Dr. Rachael Ross from the hit TV show The Doctors explains how to strengthen kids’ immune systems.
My children bring home new illnesses at the start of each school year. How can I better protect my family?
Preventing illnesses starts with a healthy immune system. Parents need to begin boosting their children’s, and their own, immune systems in the weeks leading up to the new school year.
Start by ensuring your family’s sleep pattern is well adjusted. The month before class starts, begin shifting the kids’ bedtimes in 30-minute increments, helping them to get to bed sooner without too abrupt of a change. Kids and adolescents need about 10 hours of sleep each night.
Eating a nutritious diet is also key to building a healthy immune system and fending off viruses. Stock your pantry with healthy, unprocessed food, and send the family off each morning with a balanced breakfast that includes foods high in protein and low in sugar.
Stress also has a negative effect on the immune system. College-age students and adults need to be exercising regularly to help reduce stress — work and tests can be stressful, and friends and relationships can be stressful. Strive to move daily. If possible, elevate your heart rate and break a sweat to help counteract and balance stress.

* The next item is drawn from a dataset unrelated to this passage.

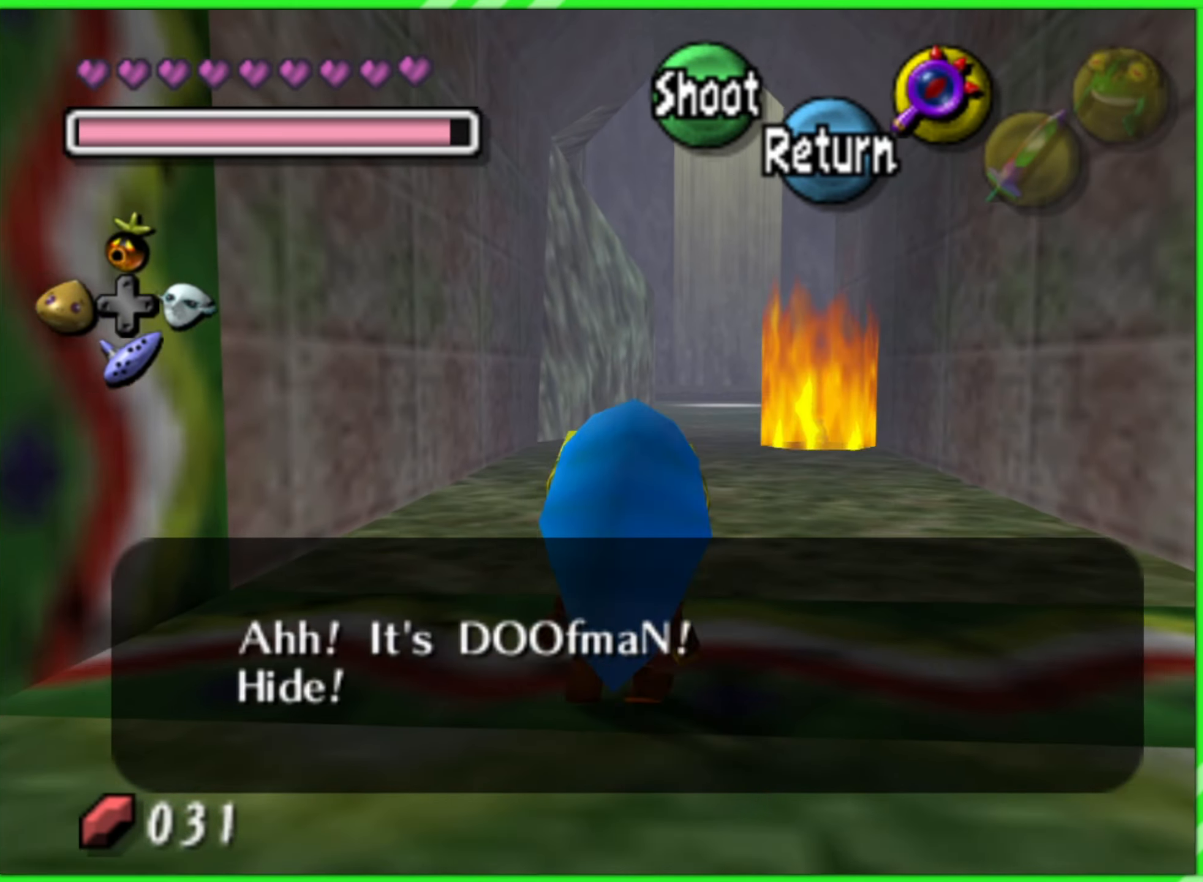
{"buttons": [], "left_stick": "up", "events": []}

One thing that does not get discussed enough is how to prevent the entire family from getting sick when one person becomes ill. Stopping the cold or flu from infecting other family members takes organization and explanation from parents. You certainly do not want your sick child to feel exiled, but it takes “covert quarantining” from mom and dad. Explain to your children why it’s important they be separated and then tend to the needs of the patient in a designated space that can be quickly and efficiently sanitized.
When it comes to sanitizing, use old-fashioned soap and water or bleach. Disinfecting does not need to be complicated or fancy. Stick to the old adage, “simple is best.” While hand sanitizer can be useful, there is no substitute for a good hand- washing with soap and water to kill the cold and flu viruses. The whole family needs to be washing their hands frequently.
If your child is coming home with chronic colds, there may be some other factor causing the symptoms. Speak to a physician about allergy testing, or even the possibility of supplementing more vitamin D into your child’s diet.
We know how a cold spreads — it’s not from walking outside with wet hair or not wearing the right coat — it’s because our respiratory tracts have been exposed to a virus. Be diligent in making good decisions to keep your family’s immune systems functioning at their peak.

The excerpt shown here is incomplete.